# TASK STATEMENT
Copy the lines below word for word, leaving out the pictures.

Records from a data source
• • •

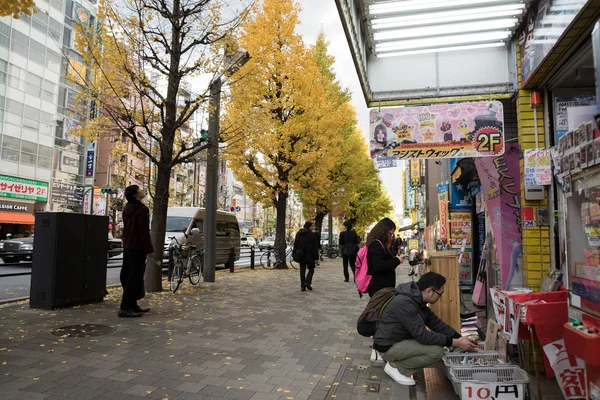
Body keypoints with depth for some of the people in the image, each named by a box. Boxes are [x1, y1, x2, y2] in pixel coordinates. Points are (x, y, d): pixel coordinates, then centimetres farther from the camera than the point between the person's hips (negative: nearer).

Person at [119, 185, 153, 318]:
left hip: (127, 247, 10)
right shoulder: (142, 209, -15)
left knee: (128, 277, 14)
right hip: (137, 248, -10)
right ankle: (125, 308, -8)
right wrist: (149, 249, -16)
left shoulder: (127, 208, 15)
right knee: (135, 278, -8)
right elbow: (144, 232, -19)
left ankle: (132, 305, 22)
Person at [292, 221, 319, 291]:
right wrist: (316, 258, -9)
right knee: (311, 269, 10)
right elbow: (315, 247, -10)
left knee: (302, 270, 10)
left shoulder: (298, 233, 7)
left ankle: (302, 286, 7)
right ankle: (308, 282, -9)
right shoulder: (312, 234, -10)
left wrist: (294, 254, 18)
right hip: (309, 256, -4)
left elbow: (295, 245, 11)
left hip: (301, 256, 5)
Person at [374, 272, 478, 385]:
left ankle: (396, 360, 9)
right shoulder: (405, 303, -28)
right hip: (388, 346, -10)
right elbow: (422, 336, -27)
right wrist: (455, 343, -21)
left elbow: (436, 323, 8)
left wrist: (460, 338, -1)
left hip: (400, 340, 10)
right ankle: (395, 366, -4)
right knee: (436, 351, -19)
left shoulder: (418, 299, 3)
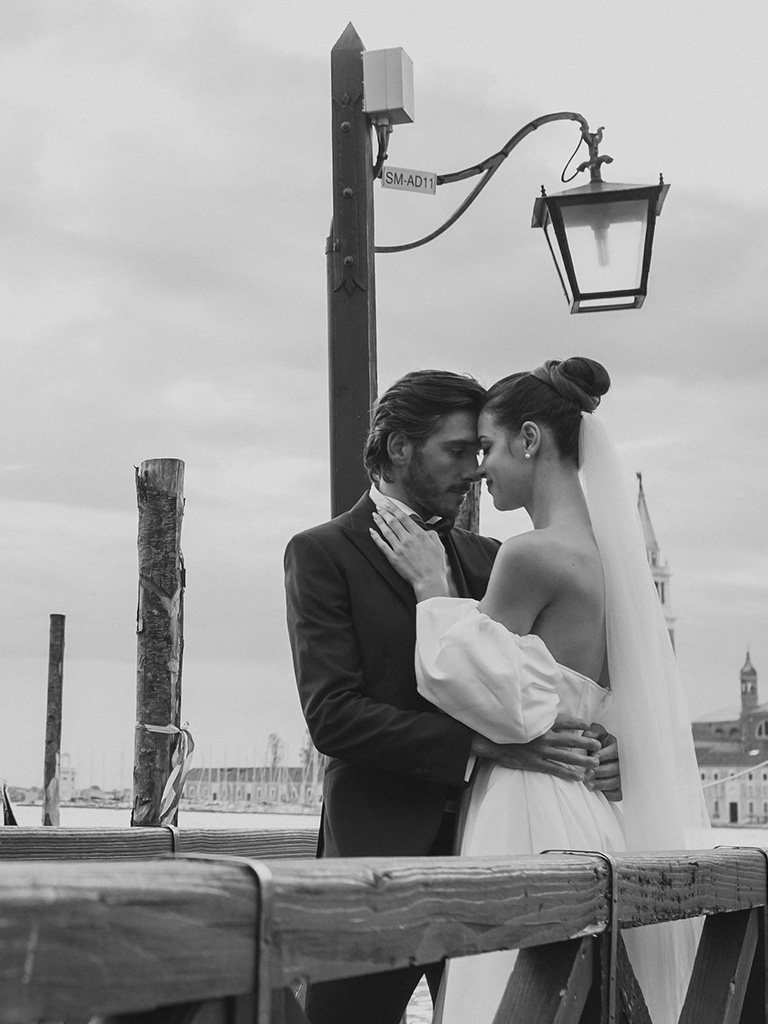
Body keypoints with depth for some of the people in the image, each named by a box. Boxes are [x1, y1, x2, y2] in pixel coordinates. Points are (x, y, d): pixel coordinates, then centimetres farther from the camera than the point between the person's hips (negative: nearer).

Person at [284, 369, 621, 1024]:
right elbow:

• • •

# EXPECTED ANSWER
Body keypoints with depth for some of the people in the image, each named by a box. Boxes are [x1, y1, x2, y2] in pixel coordinates. Points are (x, y, d): pixel coordinates, then centimetres farther from the camera than the point between the person's hips (negative: nearer).

Person at [119, 185, 153, 318]:
left hip: (127, 247, 10)
right shoulder: (142, 209, -15)
left knee: (128, 277, 14)
right hip: (137, 248, -10)
right ankle: (125, 308, -8)
right wrist: (149, 249, -16)
left shoulder: (127, 208, 15)
right knee: (135, 278, -8)
right elbow: (144, 232, -19)
left ankle: (132, 305, 22)
Person at [292, 221, 319, 291]:
right wrist: (316, 258, -9)
right knee: (311, 269, 10)
right elbow: (315, 247, -10)
left knee: (302, 270, 10)
left shoulder: (298, 233, 7)
left ankle: (302, 286, 7)
right ankle: (308, 282, -9)
right shoulder: (312, 234, -10)
left wrist: (294, 254, 18)
right hip: (309, 256, -4)
left elbow: (295, 245, 11)
left hip: (301, 256, 5)
Person at [374, 272, 478, 385]:
left ankle: (396, 360, 9)
right shoulder: (405, 303, -28)
right hip: (388, 346, -10)
right elbow: (422, 336, -27)
right wrist: (455, 343, -21)
left elbow: (436, 323, 8)
left wrist: (460, 338, -1)
left hip: (400, 340, 10)
right ankle: (395, 366, -4)
right knee: (436, 351, -19)
left shoulder: (418, 299, 3)
Body keypoints with depth for some of the people in the image, each named by a box. Boxes are [x1, y1, x2, y2] in pixel coordinates. Points are (x, y, d): pixel coordinates, then centimetres farther from the camera than the point between the person's hips (negative: nearer).

Person at [284, 369, 621, 1024]:
right elbow:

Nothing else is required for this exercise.